__ACTIVITY__
The answer must be every entry below, word for word, with the pictures left out.

==========

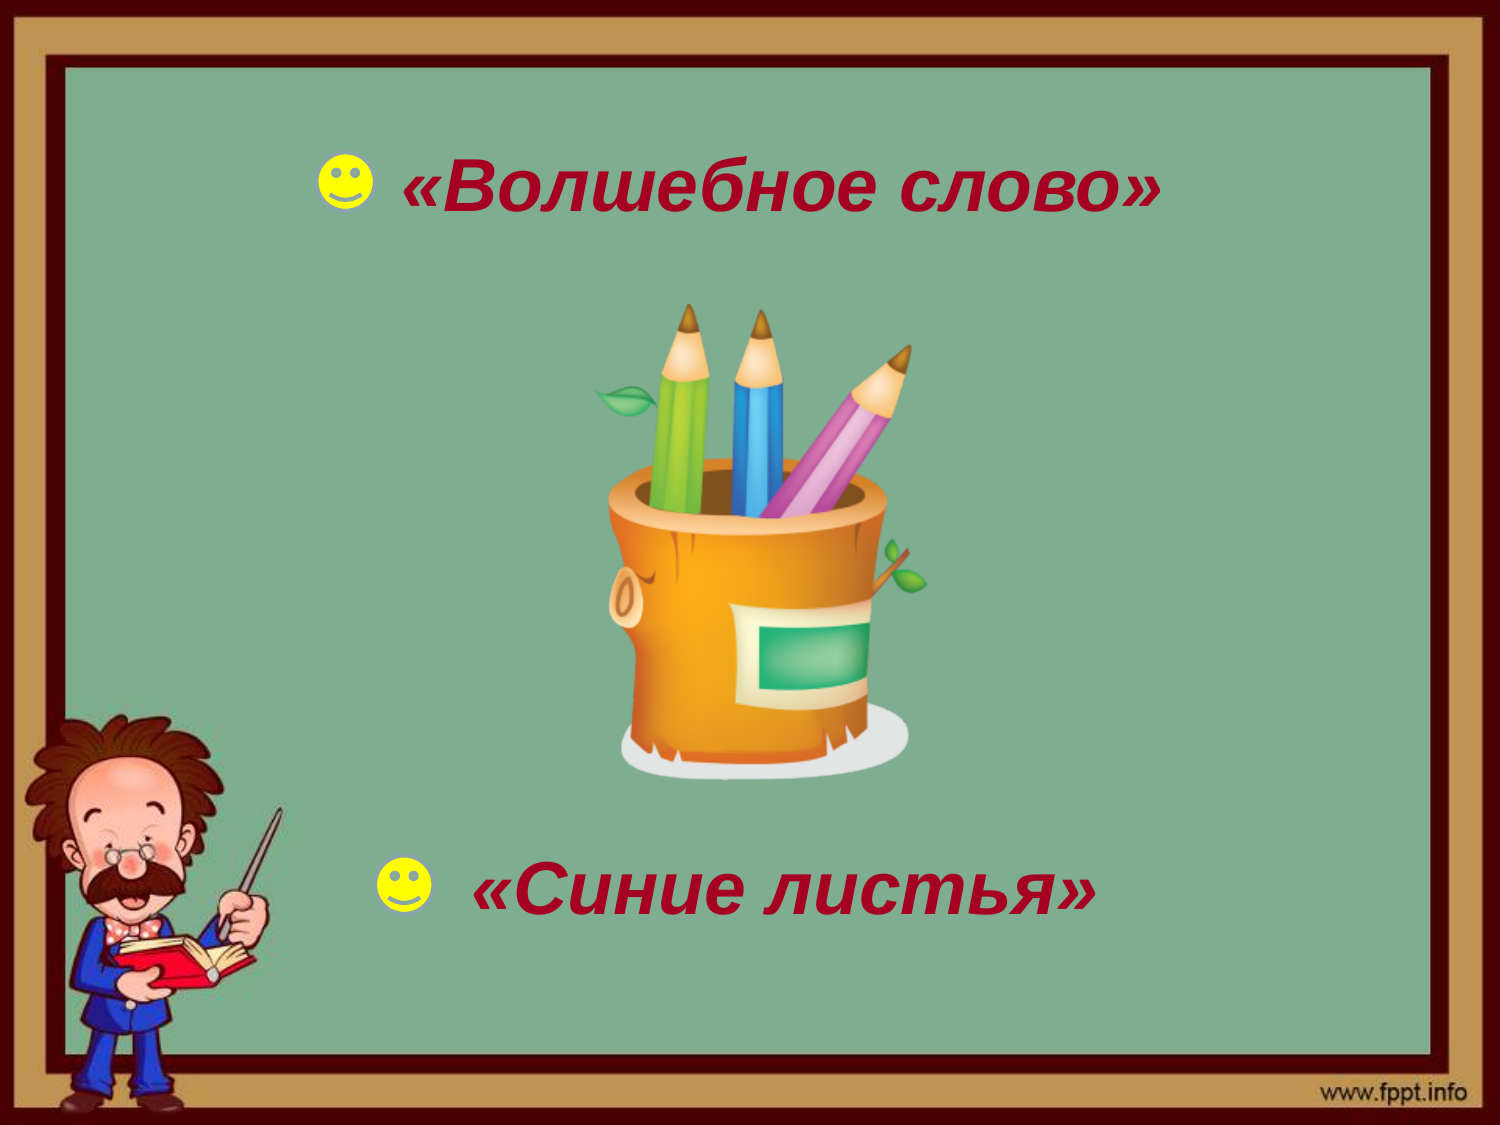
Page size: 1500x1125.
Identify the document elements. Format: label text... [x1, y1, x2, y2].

picture [0, 0, 1500, 1125]
text_box [314, 150, 378, 213]
text_box «Синие листья» [456, 831, 1161, 985]
list «Волшебное слово» [386, 128, 1231, 282]
text_box [372, 853, 436, 917]
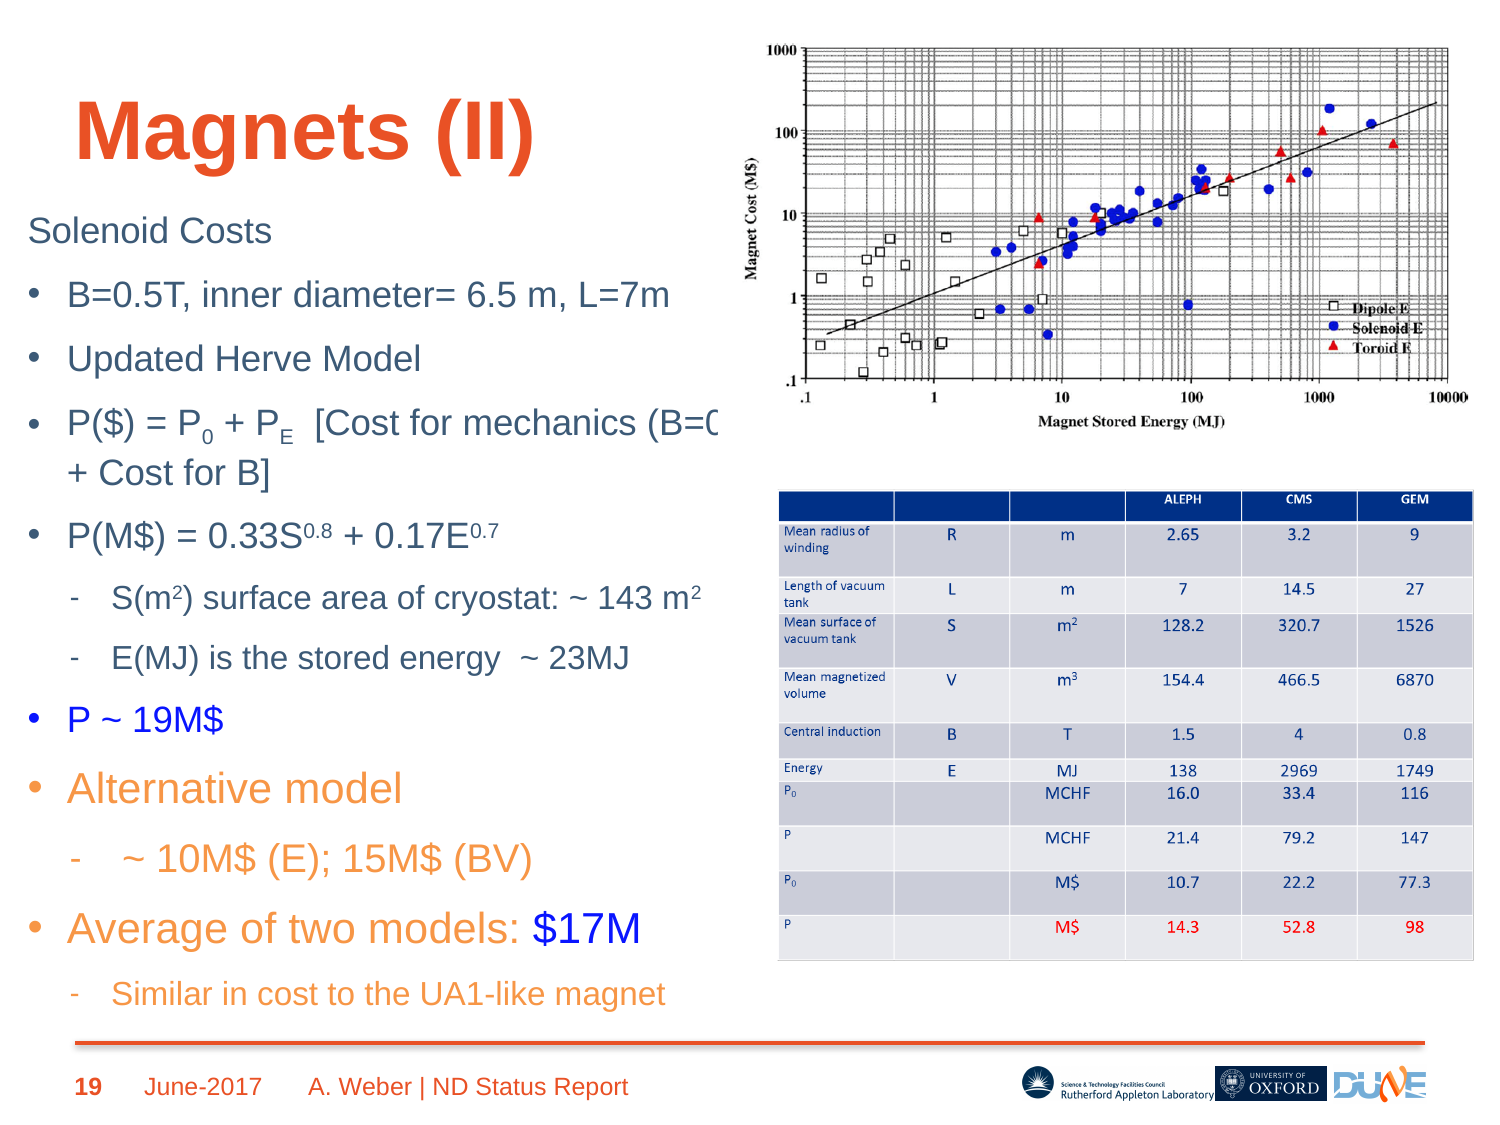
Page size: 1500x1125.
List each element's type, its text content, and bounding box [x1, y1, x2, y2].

picture [717, 21, 1475, 444]
footer A. Weber | ND Status Report [308, 1074, 1022, 1101]
slide_number 19 [74, 1074, 145, 1101]
list Solenoid Costs B=0.5T, inner diameter= 6.5 m, L=7m Updated Herve Model P($) = P0 + PE [Cost for mechanics (B=0) + Cost for B] P(M$) = 0.33S0.8 + 0.17E0.7 S(m2) surface area of cryostat: ~ 143 m2 E(MJ) is the stored energy ~ 23MJ P ~ 19M$ Alternative model ~ 10M$ (E); 15M$ (BV) Average of two models: $17M Similar in cost to the UA1-like magnet [27, 199, 765, 1032]
picture [1215, 1066, 1327, 1101]
title Magnets (II) [74, 75, 712, 183]
picture [1333, 1064, 1427, 1104]
picture [1022, 1066, 1214, 1101]
slide_number June-2017 [145, 1074, 308, 1101]
picture [777, 486, 1475, 961]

==========

__EXPECTED ANSWER__
Page size: 1500x1125.
Identify the document elements. Format: label text... [x1, y1, x2, y2].

picture [0, 0, 1500, 1125]
text_box [314, 150, 378, 213]
text_box «Синие листья» [456, 831, 1161, 985]
list «Волшебное слово» [386, 128, 1231, 282]
text_box [372, 853, 436, 917]
Page size: 1500x1125.
List each element's type, its text content, and bounding box [x1, y1, x2, y2].

picture [717, 21, 1475, 444]
footer A. Weber | ND Status Report [308, 1074, 1022, 1101]
slide_number 19 [74, 1074, 145, 1101]
list Solenoid Costs B=0.5T, inner diameter= 6.5 m, L=7m Updated Herve Model P($) = P0 + PE [Cost for mechanics (B=0) + Cost for B] P(M$) = 0.33S0.8 + 0.17E0.7 S(m2) surface area of cryostat: ~ 143 m2 E(MJ) is the stored energy ~ 23MJ P ~ 19M$ Alternative model ~ 10M$ (E); 15M$ (BV) Average of two models: $17M Similar in cost to the UA1-like magnet [27, 199, 765, 1032]
picture [1215, 1066, 1327, 1101]
title Magnets (II) [74, 75, 712, 183]
picture [1333, 1064, 1427, 1104]
picture [1022, 1066, 1214, 1101]
slide_number June-2017 [145, 1074, 308, 1101]
picture [777, 486, 1475, 961]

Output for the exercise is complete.